Jonathan was helping lead short-term missions trips while his dad took a year off in the States. When he met Brad something clicked.

“I saw someone who was so sincere and concerned,” Jonathan said. “Brad has such a heart for missions. He sought me out and wanted to help me in any way he could.”

The two stayed in close contact as Brad’s church continued to take trips to the Dominican Republic three times a year. In February 2015, Jonathan sensed God was calling him to step out of the ministry he had been a part of for more than 25 years. He recognized the need for a church in Veron, a small city on the coast near the popular resort destination, Punta Cana. The Dominican Republic had been through a recession and the resorts had jobs. Jonathan knew Christians who moved there for work. They drove two hours one way into Santo Domingo for church.

“This area is just thriving,” Jonathan said. “I saw some churches, but no one is preaching a clear gospel message. Many churches teach salvation through works and not through grace. So we moved to start a church in a place where I didn’t know anyone.”

When Jonathan and Jeanine came to the States in February 2015, Brad had Jonathan cast his vision for his church. He also participated in Converge Southwest training and was welcomed into the group of pastors. Church of Celebration Metro decided to officially launch Iglesia Bautista Celebracion in November 2015. With coaching, training and financial support, Jonathan was welcomed into the Converge family all the way from the Dominican Republic.

“It’s so easy for us to feel alone on the field,” Jonathan said. “I’ve never had anyone in my corner like this before. It’s overwhelming. We see the need and live on the field every day and it’s hard without a relationship like this.”

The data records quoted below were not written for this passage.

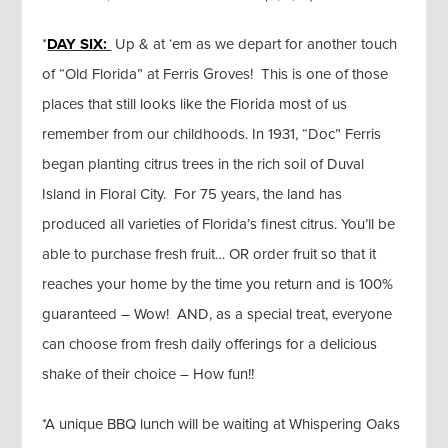
*
DAY SIX:
Up & at ‘em as we depart for another touch
of “Old Florida” at Ferris Groves! This is one of those
places that still looks like the Florida most of us
remember from our childhoods. In 1931, “Doc” Ferris
began planting citrus trees in the rich soil of Duval
Island in Floral City. For 75 years, the land has
produced all varieties of Florida’s finest citrus. You’ll be
able to purchase fresh fruit… OR order fruit so that it
reaches your home by the time you return and is 100%
guaranteed – Wow! AND, as a special treat, everyone
can choose from fresh daily offerings for a delicious
shake of their choice – How fun!!
*A unique BBQ lunch will be waiting at Whispering Oaks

Brad and his leadership team visited in November to see what Jonathan was up to. Jonathan had rented a storefront for his church, which he started by inviting people he met at the supermarket. Forty people were already gathering there every Sunday. Just a few months later, Jonathan is already out of space with an average of 60 to 70 attendees every week. The future of Veron is bright–Jonathan teaches grace, love and that Jesus changes everything. Brad says on just one trip they saw 30 people give their lives to Christ. He stresses that any church–no matter the agecan find a country to invest in.

“We didn’t have the money for this,” Brad said. “Looking back, we had no idea this would ever happen. Find a country. Find a place to invest. Find a missionary to connect with. We took steps of faith and followed God.”